9. The aforementioned information processing method further, If the inconsistency detection step detects the inconsistency, and the priority control rule is not set or the priority control rule is disabled, a prohibition step is made to prohibit selecting the inconsistent storage area as the reference target. The process involves generating an error that indicates that control over the inconsistent memory area is impossible, and performing an error generation step. The information processing method according to claim 1.
10. The error information includes wording indicating that there is a discrepancy in the information between the multiple storage areas, The information processing method according to claim 9.
11. The aforementioned reference determination step is, The user's interactive input during a session allows for the disabling or updating of the priority control rules, but only for that session. The aforementioned prohibited step is, This applies when the priority control rule is disabled by the user's interactive input. The information processing method according to claim 9 or claim 10.
12. An information processing system for controlling a large-scale language model having multiple memory areas, A contradiction detection unit that detects whether or not there is a contradiction in the contents stored in each of the plurality of storage areas, When the inconsistency detection unit detects the inconsistency, the reference destination determination unit determines a reference storage area from the plurality of storage areas based on the priority control rule, The system includes an interaction control unit that controls the reference storage area determined by the reference destination determination unit as a reference target in the large-scale language model, Information processing system.
13. An information processing device included in an information processing system for controlling a large-scale language model having multiple memory areas, A contradiction detection unit that detects whether or not there is a contradiction in the contents stored in each of the plurality of storage areas, When the inconsistency detection unit detects the inconsistency, the reference destination determination unit determines a reference storage area from the plurality of storage areas based on the priority control rule, The system includes an interaction control unit that controls the reference storage area determined by the reference destination determination unit as a reference target in the large-scale language model, Information processing device.
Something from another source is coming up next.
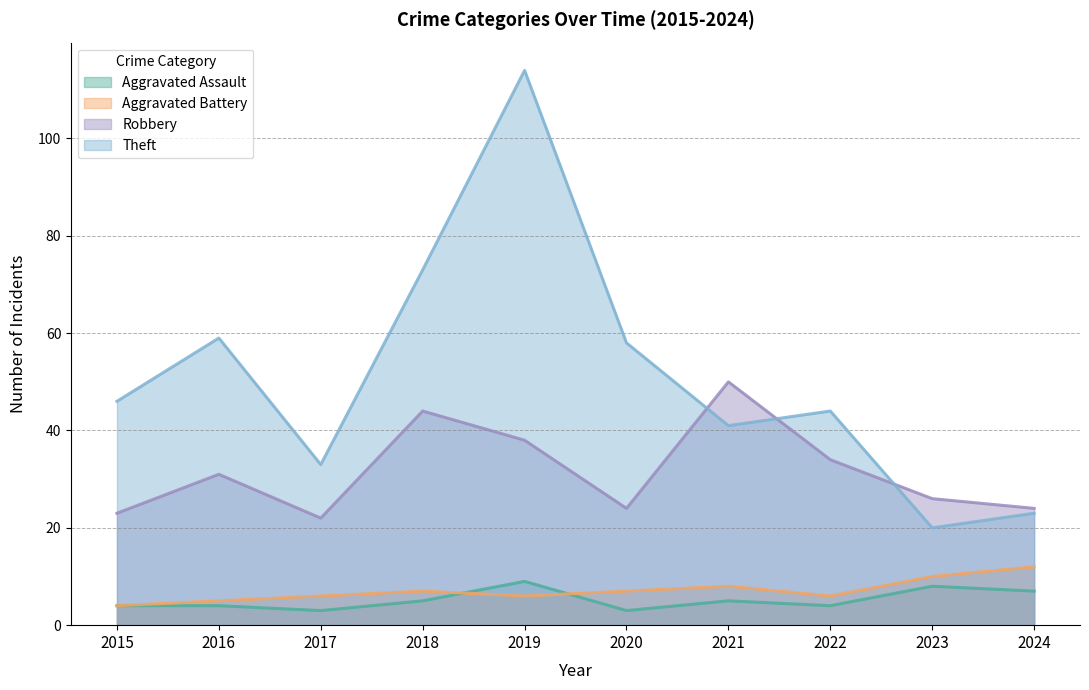

What is the value of the Robbery point at the 9th from the left?

26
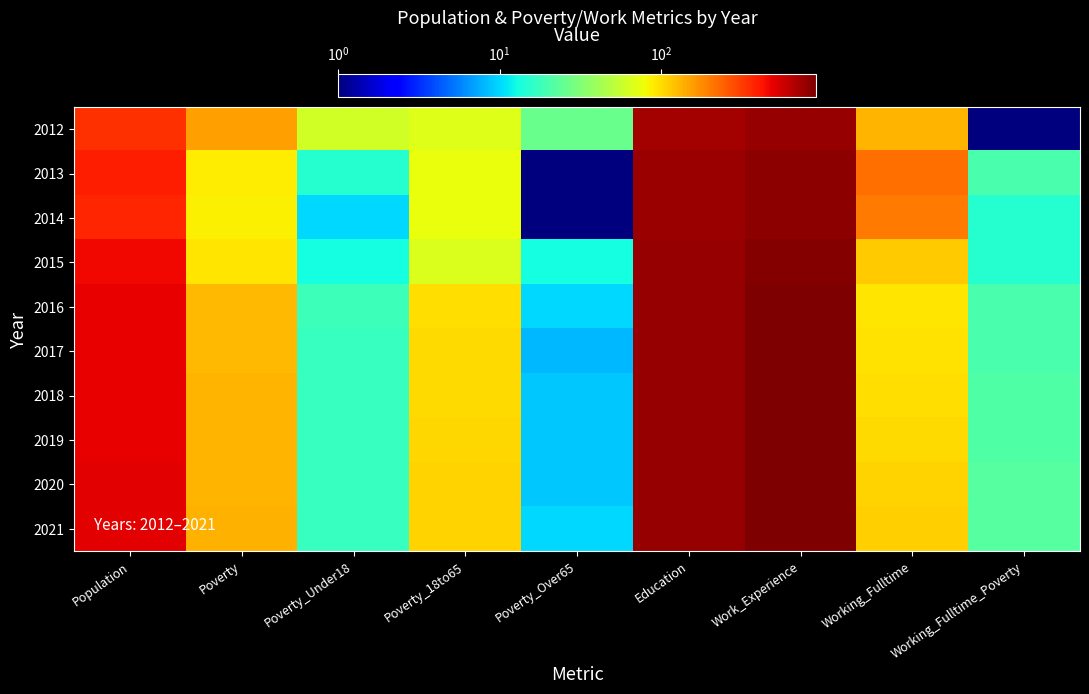

At Poverty, list the series in order from smallest to largest.

2014, 2013, 2015, 2016, 2017, 2018, 2019, 2020, 2021, 2012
14. A program for causing an information processing device, which comprises a processor and multiple memory areas, to execute a process for controlling a large-scale language model, The aforementioned processor, The steps include detecting whether or not there is a contradiction in the contents stored in each of the aforementioned multiple memory areas, If the aforementioned inconsistency is detected, the step of determining a reference storage area from the plurality of storage areas based on the priority control rule, The steps of controlling the determined reference memory area as a reference object in the large-scale language model are performed. program.